Mine came from nowhere, and it terrified me. It would get me one day, I knew, and I'd lose weeks, months, years even, to an illness most of the world still seemed to view as self-indulgent wallowing. That's how I explained it to a counsellor the NHS sent me to see, in a cold, drab little room, and she told me that filling every second of my day with activity wasn't the answer.
It might stop me from thinking about it in the here and now, but I'd only set myself up for a breakdown.
It did, of course.
|Bela Lugosi as Dracula, 1931.|
My last big depressive episode was a few years back. I was constantly ill and constantly tired. Exhausted, even. The best way I could explain how I felt was like one of the foolish heroines of a Victorian paperback; a silly girl who did too much, too fast, and ended up spent and useless, abed with nervous exhaustion. The doctor diagnosed me with CFS - Chronic Fatigue Syndrome - very much the modern term for nervous exhaustion, and everything was so much effort I just wanted to give up on it all.
I didn't. I switched tablets, took things easy. It got better, I moved on, and the bat flapped off elsewhere.
But then it started to creep back. Over the last couple of months I've been well aware of it, sneaking closer and closer.

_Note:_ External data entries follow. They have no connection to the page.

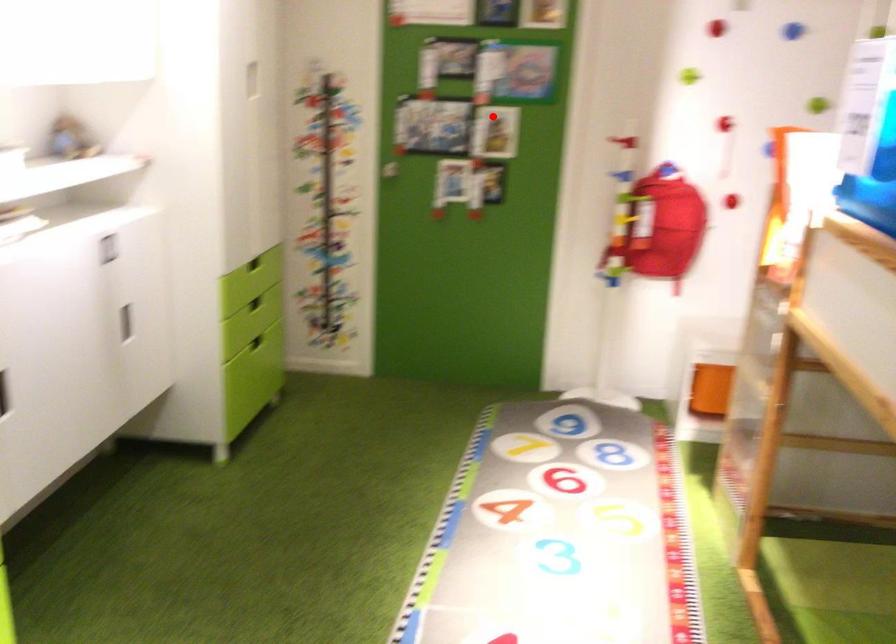
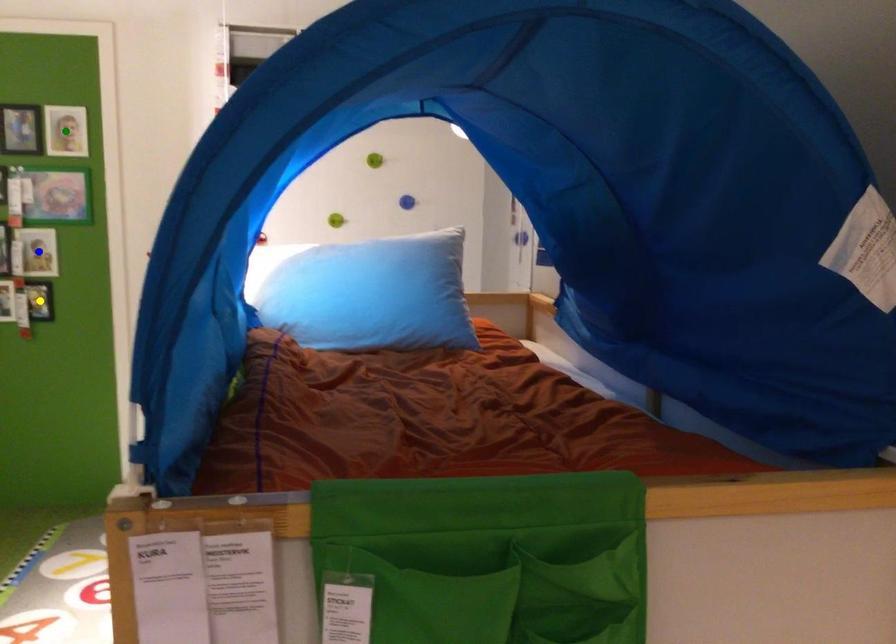
Question: I am providing you with two images of the same scene from different viewpoints. A red point is marked on the first image. You are given multiple points on the second image. Can you choose the point in image 2 that corresponds to the point in image 1?

Choices:
 (A) yellow point
 (B) green point
 (C) blue point

Answer: (C)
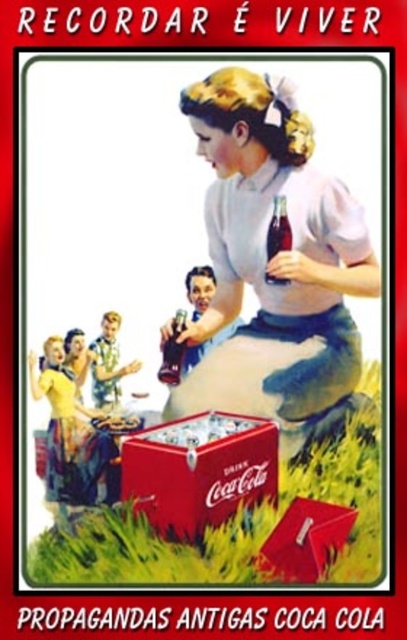
You are a delivery person who needs to place the translucent glass bottle at center into the matte red cooler at lower center. Based on the scene description, can you confirm if the bottle will fit inside the cooler?

The matte red cooler at lower center might be wider than the translucent glass bottle at center, so there is a possibility that the bottle will fit inside the cooler. However, the exact dimensions are not provided, so it is uncertain.

In the vintage Coca Cola advertisement, there are two bottles at the center. The woman is holding one of them. Which bottle is she holding, the translucent glass bottle at center or the matte glass bottle at center?

The woman is holding the translucent glass bottle at center because it is positioned over the matte glass bottle at center, indicating it is the one in her hand.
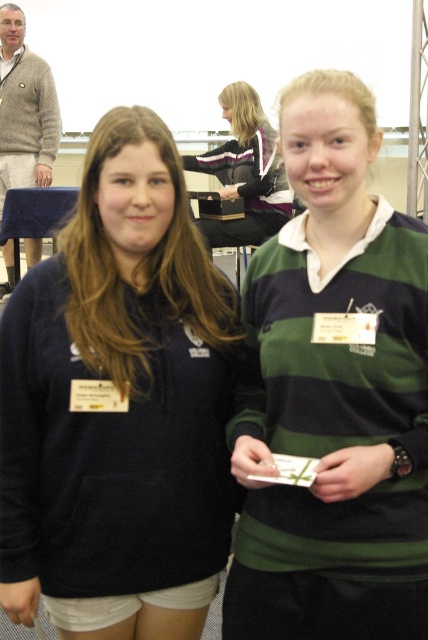
Who is shorter, green striped sweater at center or matte black jacket at center?

green striped sweater at center

Does green striped sweater at center come behind matte black jacket at center?

No, green striped sweater at center is in front of matte black jacket at center.

Where is `green striped sweater at center`? The height and width of the screenshot is (640, 428). green striped sweater at center is located at coordinates (333, 394).

At what (x,y) coordinates should I click in order to perform the action: click on dark blue fleece at center. Please return your answer as a coordinate pair (x, y). Image resolution: width=428 pixels, height=640 pixels. Looking at the image, I should click on (116, 388).

Does dark blue fleece at center have a smaller size compared to knitted gray sweater at upper left?

Yes, dark blue fleece at center is smaller than knitted gray sweater at upper left.

Who is more forward, (112, 576) or (23, 157)?

Point (112, 576) is more forward.

What are the coordinates of `dark blue fleece at center` in the screenshot? It's located at (116, 388).

You are a GUI agent. You are given a task and a screenshot of the screen. Output one action in this format:
    pyautogui.click(x=<x>, y=<y>)
    Task: Click on the matte black jacket at center
    Image resolution: width=428 pixels, height=640 pixels.
    Given the screenshot: What is the action you would take?
    pyautogui.click(x=244, y=172)

Does matte black jacket at center appear on the right side of knitted gray sweater at upper left?

Correct, you'll find matte black jacket at center to the right of knitted gray sweater at upper left.

Does point (243, 109) lie behind point (50, 161)?

No, it is not.

Where is `matte black jacket at center`? The image size is (428, 640). matte black jacket at center is located at coordinates (244, 172).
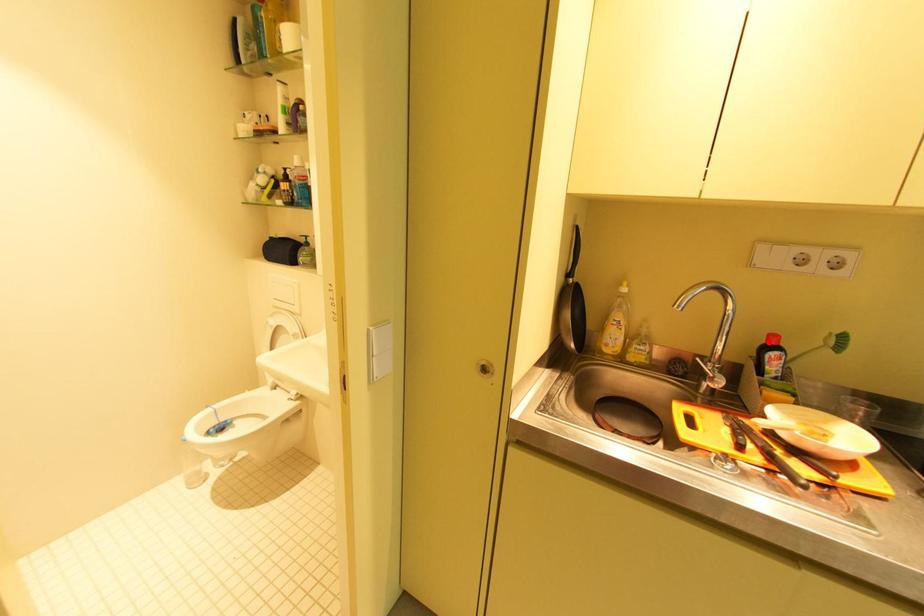
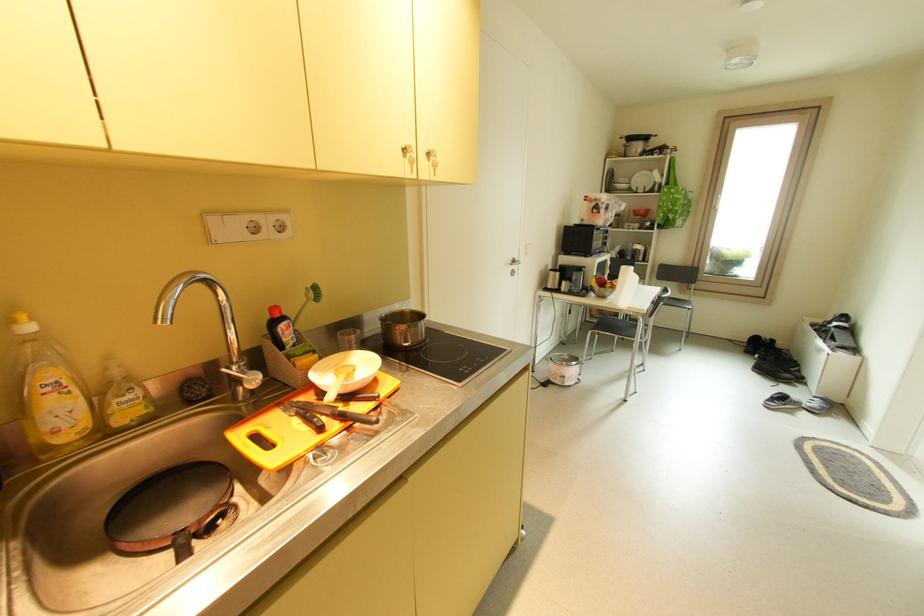
Locate, in the second image, the point that corresponds to the highlighted location in the first image.

(274, 318)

I used to work for a depression charity, and in any case I've been there before. I recognised all of the symptoms.
Still I couldn't stop it perching on my shoulder and turning my life upside down. The last few weeks have been awful. Intellectually I know that I'm not well, that it's just a phase and I need to get through it. Emotionally, it seems so obvious that the world would be a much better place if I was no longer a part of it.

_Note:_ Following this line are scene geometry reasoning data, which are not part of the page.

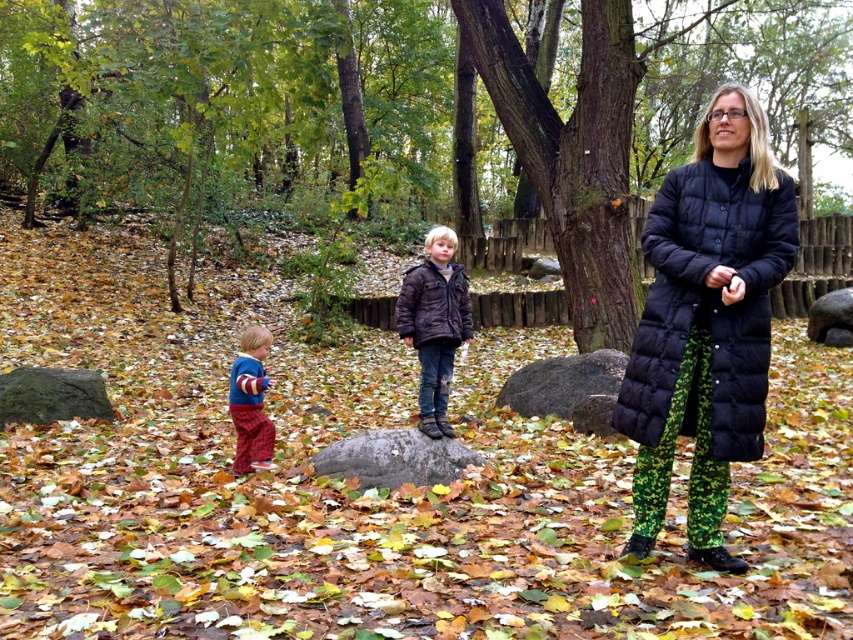
Question: Which point is farther to the camera?

Choices:
 (A) (21, 381)
 (B) (405, 340)

Answer: (A)

Question: Can you confirm if gray rough stone at center is positioned to the left of plaid fabric pants at lower left?

Choices:
 (A) no
 (B) yes

Answer: (A)

Question: In this image, where is brown textured bark at center located relative to gray rough stone at center?

Choices:
 (A) below
 (B) above

Answer: (B)

Question: Which object appears farthest from the camera in this image?

Choices:
 (A) green mossy rock at lower left
 (B) plaid fabric pants at lower left
 (C) gray rough stone at center
 (D) brown textured bark at center

Answer: (D)

Question: Is gray rough stone at center smaller than green mossy rock at lower left?

Choices:
 (A) yes
 (B) no

Answer: (A)

Question: Estimate the real-world distances between objects in this image. Which object is farther from the brown leather jacket at center?

Choices:
 (A) plaid fabric pants at lower left
 (B) brown textured bark at center
 (C) green mossy rock at lower left

Answer: (B)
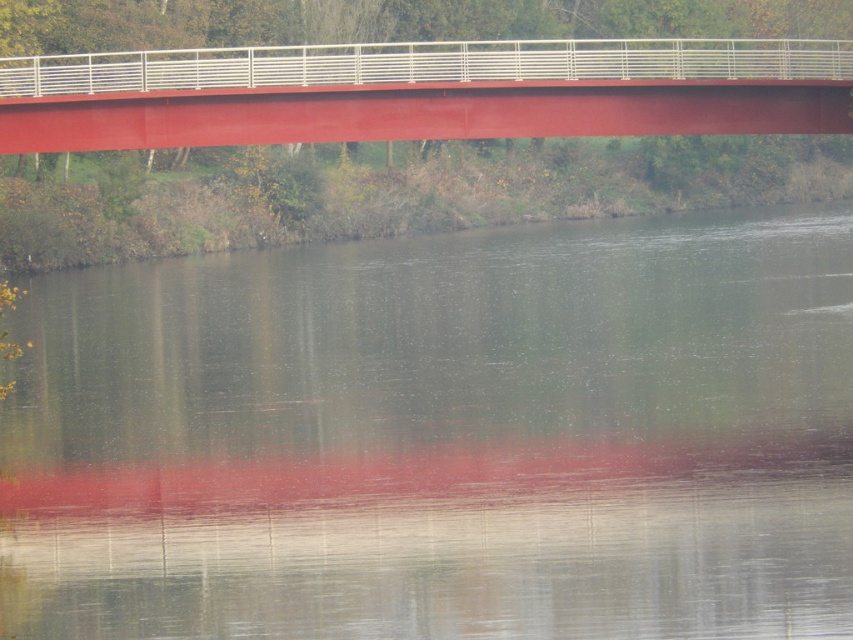
You are standing at the red bridge and looking towards the water. There are two points marked on the scene, point A at coordinates point (645,605) and point B at coordinates point (239,92). Which point do you see closer to you?

Point A at coordinates point (645,605) is closer to the camera than point B at coordinates point (239,92), so you see point A closer to you.

You are standing on the metallic red bridge at upper center and want to look down at the smooth water at center. In which direction should you look?

You should look downward to your right because the smooth water at center is to the right of the metallic red bridge at upper center.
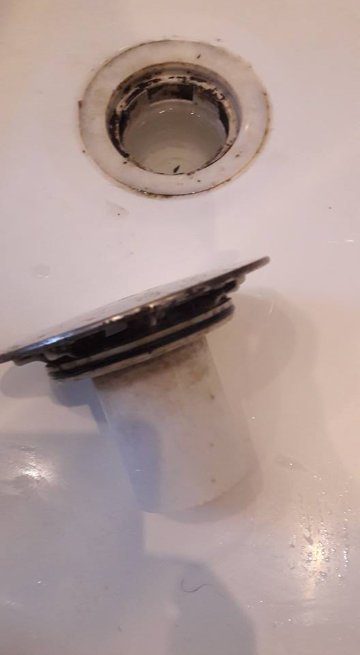
At what (x,y) coordinates should I click in order to perform the action: click on ceiling light reflection. Please return your answer as a coordinate pair (x, y). The width and height of the screenshot is (360, 655). Looking at the image, I should click on coord(318,552), coord(31,472), coord(155,278).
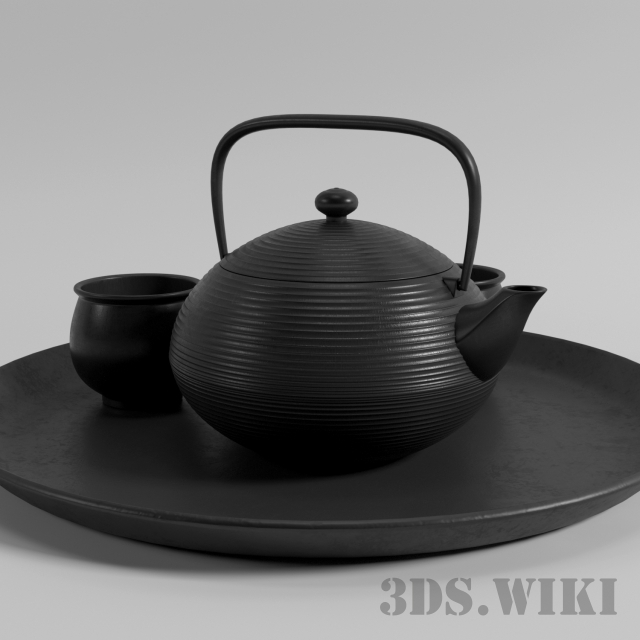
At what (x,y) coordinates should I click in order to perform the action: click on spout of kettle. Please return your answer as a coordinate pair (x, y). This screenshot has height=640, width=640. Looking at the image, I should click on (529, 294).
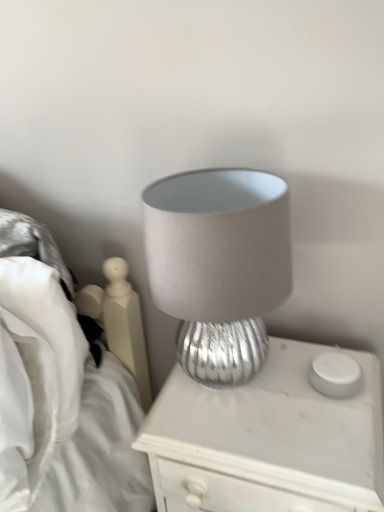
The height and width of the screenshot is (512, 384). Find the location of `vacant space behind white matte candle holder at right`. vacant space behind white matte candle holder at right is located at coordinates (309, 344).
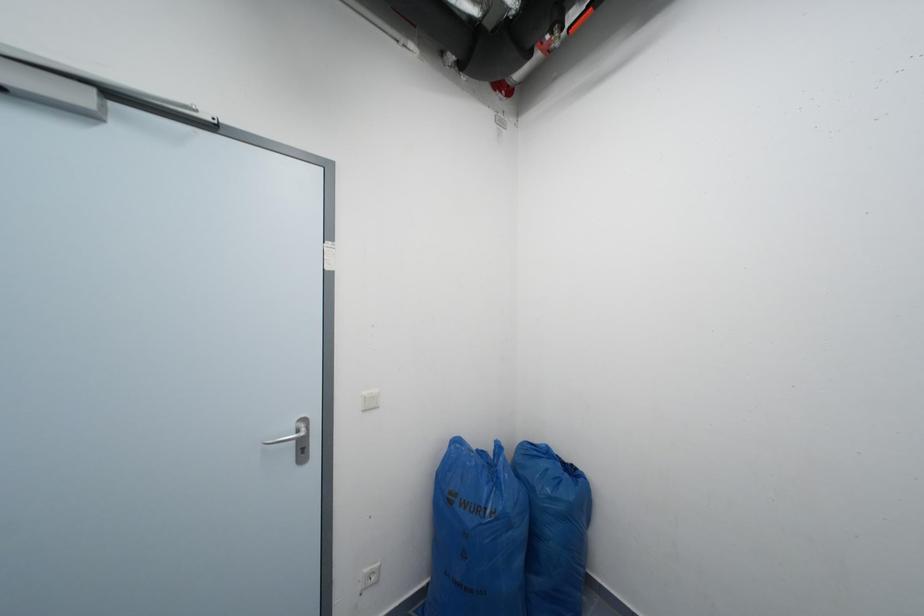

I went back to stay with my parents for a week, which was nice on the one hand as they were helping out with Marianna and I didn't have the stress of the house on top of everything. On the other it was an admission of failure, that I can't cope doing the normal, everyday things that it feels like everyone else in the world manages without any problem.
It weighs me down, mentally and physically, and magnifies every issue a hundredfold. It colours my thinking, and leaves me apathetic and uninterested in the hobbies and the activities I normally pour my heart and soul into. It even impacts on the time I spend with Marianna, whispering that she deserves someone who isn't such a mess. Who is simply better.
I'm not going to let it beat me though, not this time. Not ever.
No matter how many times the vampire rises from the dead, I'll be ready for it.